В обеденном шатре было пусто. Тагир сидел на подушках, а Алмаз громыхал казанами в поисках чего-нибудь съестного. Наконец, в одной из посудин он нашел несколько холодных и обугленных кусков – то, что не доели остальные. Тагир с удовольствием посмотрел даже на эти, не особо аппетитные куски, и принялся жевать.
– А Хан всех мучает голодом, или только меня? – Мясной уголь хрустел во рту говорящего Тагира.
– Мы уже научены этим. И раз в год нас всегда это ждет.
– И в чем же смысл такой голодовки – есть только до тренировок и после?
– Смысл не в еде до и после тренировок, а в сдерживании себя от рассвета и до заката от любых благ – съестных и не совсем. Хан называет это постом. Каждый год он проходит в разное время. И мы придерживаемся его целый месяц. Рамадан – так он называется. Но для нас этот месяц закончился уже несколько недель назад, а для тебя Хан сделал исключение.
– Значит, я нарушил его планы. Латика меня чуток подкормила. – Тагир закинул в рот очередной кусок угля.
Алмаз улыбнулся.
– Я ему об этом не скажу.
– Ты так и не ответил, в чем суть?
– Суть в том, чтобы знать ценность тому, что ты ешь, что ты пьешь. Ведь только когда ты лишен блага, ты понимаешь, насколько оно ценно. Суть в укреплении веры, в преодолении, в победе над самым главным соперником – над самим собой.
Тагир закинул в рот последний горелый кусок и отряхнул руки.
– Но ведь мы и так уже всего лишены. Ни воды нормальной, ни еды. Каждый день – как пост.
– Э, брат. – Алмаз помотал головой. – Не забывай, что в один прекрасный момент мы можем быть лишены и этого. Поэтому нужно ценить то, что есть…
– Ты сейчас как Хан говоришь. Давно ты в его племени?
Тагир оглядел шатер в поисках жидкости – нужно было чем-то запить съеденное.
– Со времен Трагедии… – Гаскарец помолчал, разрешая звону металлической посуды заполнить тишину, затем продолжил. – Детских воспоминаний почти не осталось. Отчетливо помню только похороны матери в Уфе – был такой город. И лицо брата, которого бабка к себе в Калининград забрала. Малой он был, Азатка, не понимал ничего. А мы с отцом только переехали в Казань и сразу же помчались в мечеть – просить у Всевышнего достойной жизни в новом городе. Там мы и познакомились с Ханом – он был муллой…
Алмаз снова замолчал, чтобы удостовериться, что Тагир его слушает. Он слушал…

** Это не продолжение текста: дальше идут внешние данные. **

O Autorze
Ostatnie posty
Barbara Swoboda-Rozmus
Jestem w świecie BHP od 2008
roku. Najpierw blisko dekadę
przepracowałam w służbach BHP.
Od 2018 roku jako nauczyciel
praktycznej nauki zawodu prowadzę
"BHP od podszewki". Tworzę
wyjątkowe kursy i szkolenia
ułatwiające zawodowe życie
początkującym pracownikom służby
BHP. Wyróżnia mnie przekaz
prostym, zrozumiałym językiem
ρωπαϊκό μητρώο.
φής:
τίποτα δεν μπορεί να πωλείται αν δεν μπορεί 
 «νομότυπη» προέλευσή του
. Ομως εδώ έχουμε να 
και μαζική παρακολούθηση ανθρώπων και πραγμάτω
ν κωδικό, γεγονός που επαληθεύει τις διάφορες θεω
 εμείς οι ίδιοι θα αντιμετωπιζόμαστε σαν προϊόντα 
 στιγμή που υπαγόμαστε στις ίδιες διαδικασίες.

– Мы были в метро, когда произошла трагедия, возвращались из мечети. Отец что-то рассказывал Хану, а затем все затряслось. Тогда я еще не мог понять, что происходило. Обрывками вспоминаю, как отец плакал и за что-то просил прощения, а затем рванул к выходу из метро. Я бежал за ним, бежал, а толпа все толкала и толкала меня обратно. Потом меня нашел Хан и повел с собой, пообещав, что все будет хорошо. А что с Азаткой стало, даже думать не хочу. Брат все же.